STORED DATA Start Marker
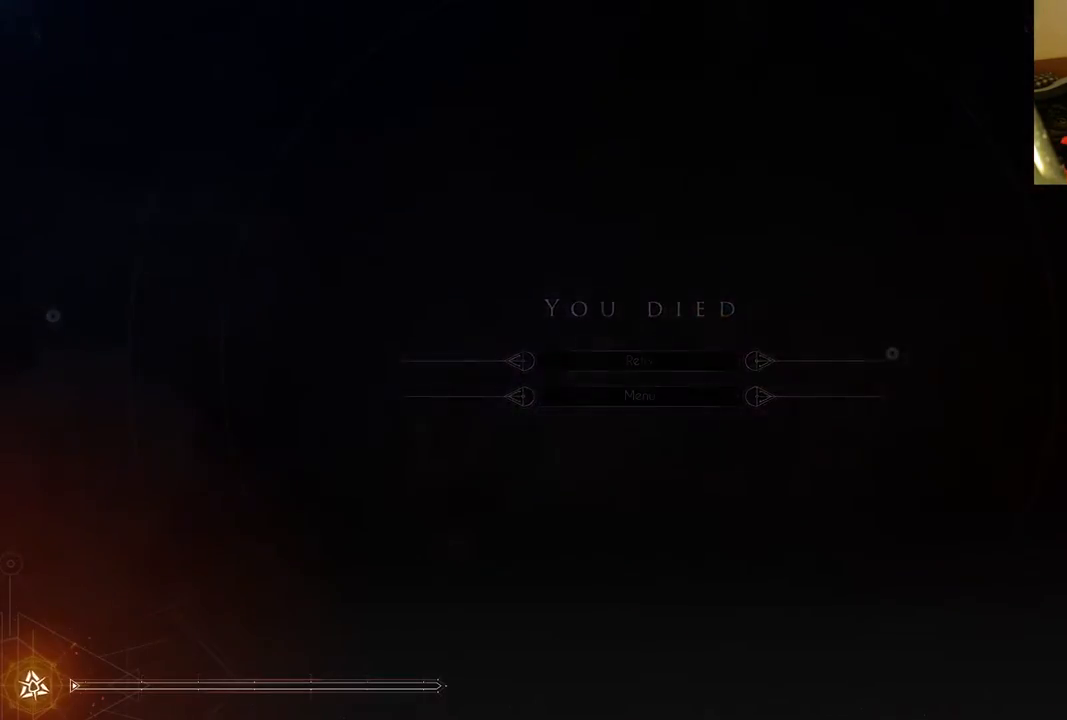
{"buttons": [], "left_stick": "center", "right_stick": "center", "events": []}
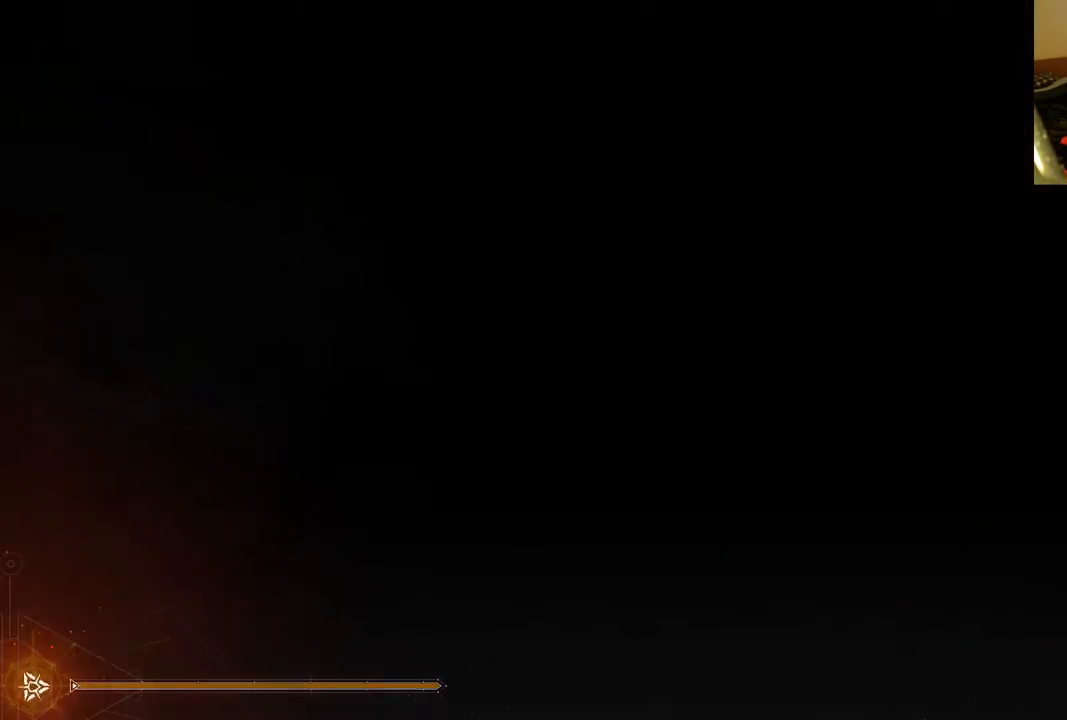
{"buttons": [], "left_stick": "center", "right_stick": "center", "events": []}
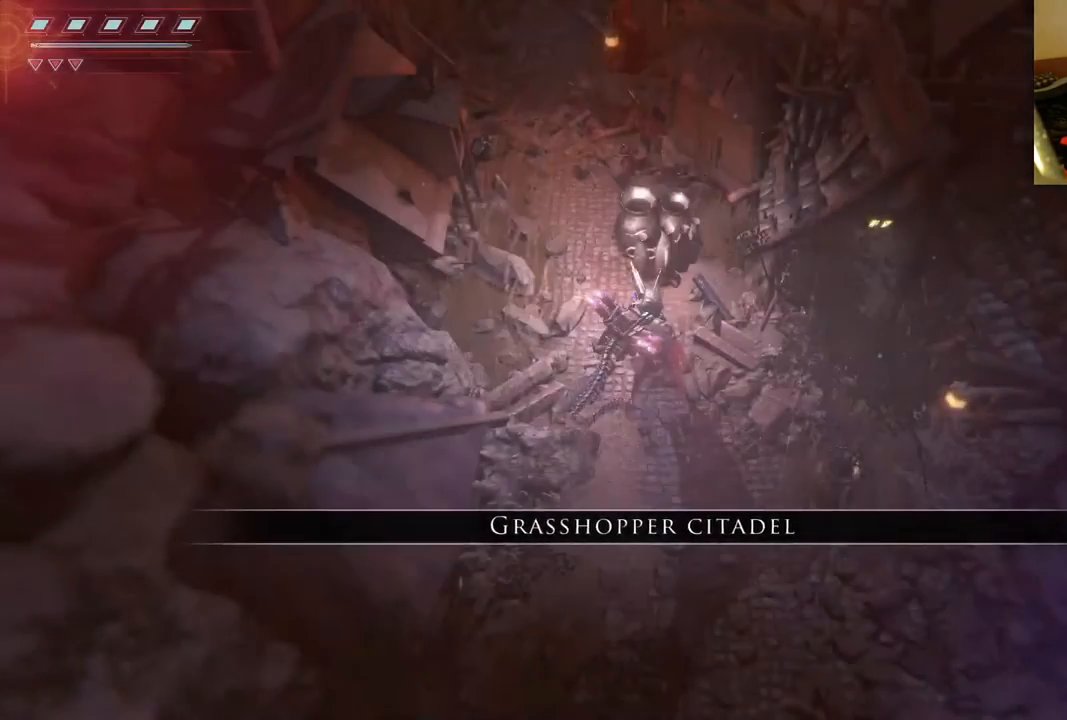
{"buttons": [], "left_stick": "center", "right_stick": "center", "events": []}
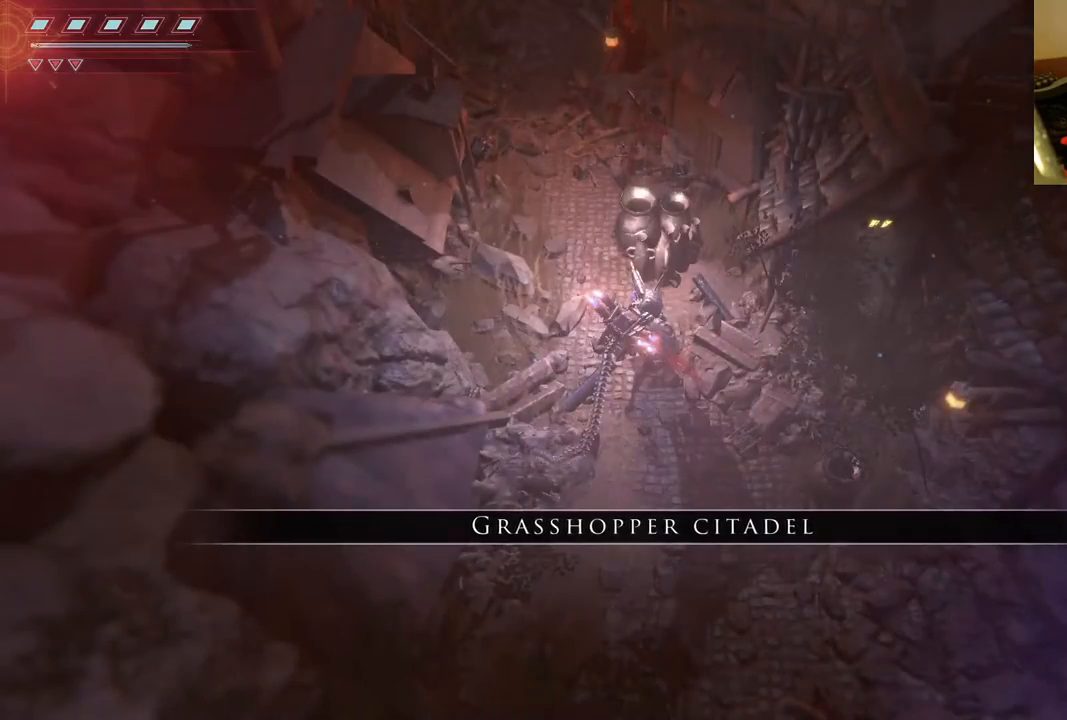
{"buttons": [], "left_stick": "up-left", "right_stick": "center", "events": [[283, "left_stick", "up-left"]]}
STORED DATA End Marker
◆ WHAT NEEDS TO BE DONE:
In full and without changes, repeat the listing above, but not its pictures.

◆ WRITTEN ANSWER:
{"buttons": [], "left_stick": "center", "right_stick": "center", "events": []}
{"buttons": [], "left_stick": "center", "right_stick": "center", "events": []}
{"buttons": [], "left_stick": "center", "right_stick": "center", "events": []}
{"buttons": [], "left_stick": "up-left", "right_stick": "center", "events": [[283, "left_stick", "up-left"]]}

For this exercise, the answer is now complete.